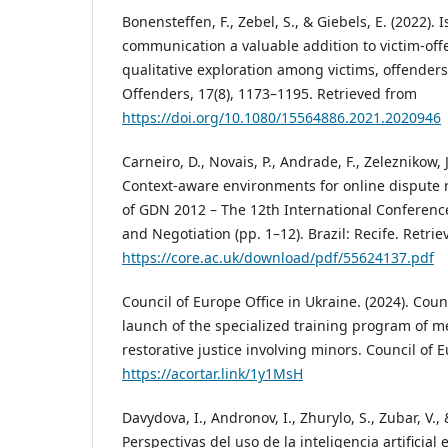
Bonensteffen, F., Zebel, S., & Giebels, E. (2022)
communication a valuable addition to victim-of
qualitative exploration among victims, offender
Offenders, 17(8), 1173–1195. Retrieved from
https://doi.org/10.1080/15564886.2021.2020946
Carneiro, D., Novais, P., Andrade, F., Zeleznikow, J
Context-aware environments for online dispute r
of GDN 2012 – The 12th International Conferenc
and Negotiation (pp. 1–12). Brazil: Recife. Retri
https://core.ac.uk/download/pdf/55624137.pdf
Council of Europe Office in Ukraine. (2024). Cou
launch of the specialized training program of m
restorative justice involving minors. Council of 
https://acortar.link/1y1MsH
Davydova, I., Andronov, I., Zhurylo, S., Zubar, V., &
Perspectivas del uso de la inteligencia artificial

Description of the task
Please repeat every line from the listing above exactly as it appears. Drop the pictures.

Output below
Bonensteffen, F., Zebel, S., & Giebels, E. (2022)
communication a valuable addition to victim-of
qualitative exploration among victims, offender
Offenders, 17(8), 1173–1195. Retrieved from
https://doi.org/10.1080/15564886.2021.2020946
Carneiro, D., Novais, P., Andrade, F., Zeleznikow, J
Context-aware environments for online dispute r
of GDN 2012 – The 12th International Conferenc
and Negotiation (pp. 1–12). Brazil: Recife. Retri
https://core.ac.uk/download/pdf/55624137.pdf
Council of Europe Office in Ukraine. (2024). Cou
launch of the specialized training program of m
restorative justice involving minors. Council of 
https://acortar.link/1y1MsH
Davydova, I., Andronov, I., Zhurylo, S., Zubar, V., &
Perspectivas del uso de la inteligencia artificial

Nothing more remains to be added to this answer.